Frequently asked questions

  • How fragile is selenite for finished jewelry?
    Selenite is gypsum (hydrous calcium sulfate) at Mohs 2 — softer than a fingernail. It scratches with light handling, cleaves along flat planes if dropped, and dissolves in water over time. That makes it a poor candidate for rings, bracelets, or any piece that meets daily abrasion. It works best in earrings, pendants, and statement necklaces worn occasionally and stored separately from harder stones. Designers building wear-tolerant production lines usually route selenite to occasional-wear SKUs rather than core inventory. If a client wants the white translucent look in a daily-wear piece, consider howlite or white agate instead.
  • Can selenite beads be cleaned with water or ultrasonic?
    No. Selenite is water-soluble — even brief exposure dulls the polish, and prolonged contact will pit and degrade the bead surface. Never use water, soap solutions, ultrasonic cleaners, or steam. Skip alcohol-based jewelry dips as well; many contain water as a carrier. Clean only with a dry, soft cloth, and wipe gently to avoid surface scratching. Tell finished-piece customers to remove selenite jewelry before washing hands, swimming, or sweating heavily, and to store it in a dry environment away from humidity. Bathroom storage is the most common way these beads get ruined after the sale.
  • Is the white fibrous material sold as selenite actually satin spar?

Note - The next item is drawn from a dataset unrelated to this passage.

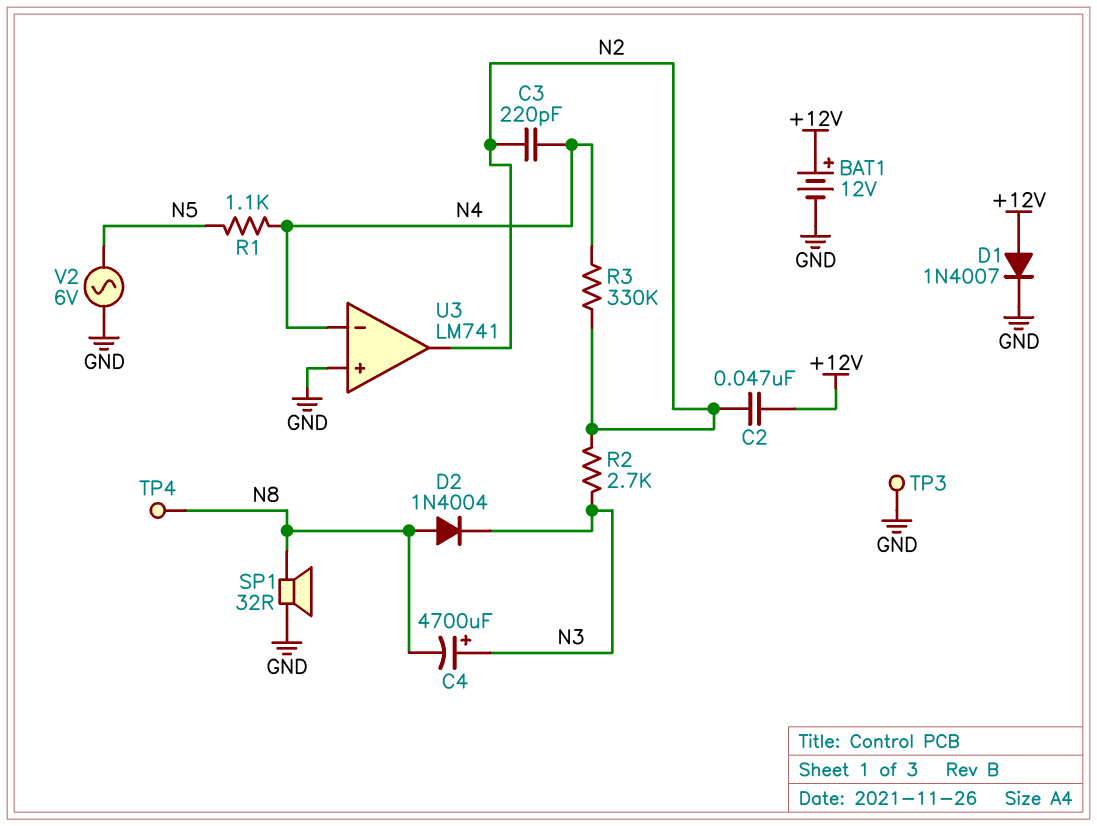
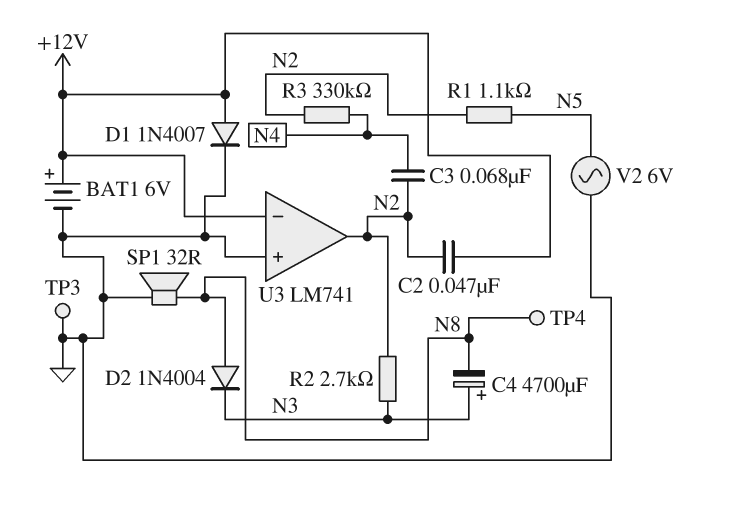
BAT1: 12V (plus +12V, minus GND) -> 6V (plus +12V, minus GND)
C3: 220pF (N2, N4) -> 68nF (N2, N4)
R1: 1.1k (N4, N5) -> 1.1k (N2, N5)
U3 pin in-: N4 -> +12V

    Most of the white, silky, chatoyant rod-cut and bead-cut material on the bead market is satin spar — a fibrous variety of gypsum — sold under the trade name selenite. True selenite is the clear, sheet-like crystalline variety. Both are the same mineral (gypsum, CaSO4·2H2O), share Mohs 2, and behave identically in terms of care and water sensitivity. The trade uses selenite as the umbrella name, so the labeling is industry-standard rather than misleading. If a project specifically calls for transparent crystalline selenite versus the fibrous satin-spar look, ask before buying.
  • What stones get confused with selenite in the bead trade?
    White calcite, anhydrite, and bleached howlite are the most common look-alikes. Calcite is harder (Mohs 3) and reacts to acids; anhydrite is the dehydrated form of gypsum and runs slightly harder at Mohs 3–3.5; howlite is Mohs 3.5 with a more chalky, opaque body and visible gray veining. Selenite is uniquely soft and uniquely water-sensitive — those two traits together rule out most substitutes. If a strand labeled selenite tolerates a damp cloth without surface change, it likely isn't gypsum. The mineral identity is the reference point; ask before buying if anything looks off.
  • What design contexts suit selenite beads best?
    Selenite reads as soft white with a pearlescent or silky chatoyance from the fibrous structure, which makes it useful as a neutral spacer or as the focal in monochrome white palettes. It pairs cleanly with sterling, with matte metals, and with other low-saturation stones like moonstone, white agate, or pearl. Avoid stringing it tight against harder beads (jasper, agate, quartz) that will abrade the polish over time — buffer with metal spacers or knotted silk. Smaller rounds (6mm, 8mm) work well in earrings and layered necklaces; 10mm rounds suit statement pendants where the chatoyance carries the piece.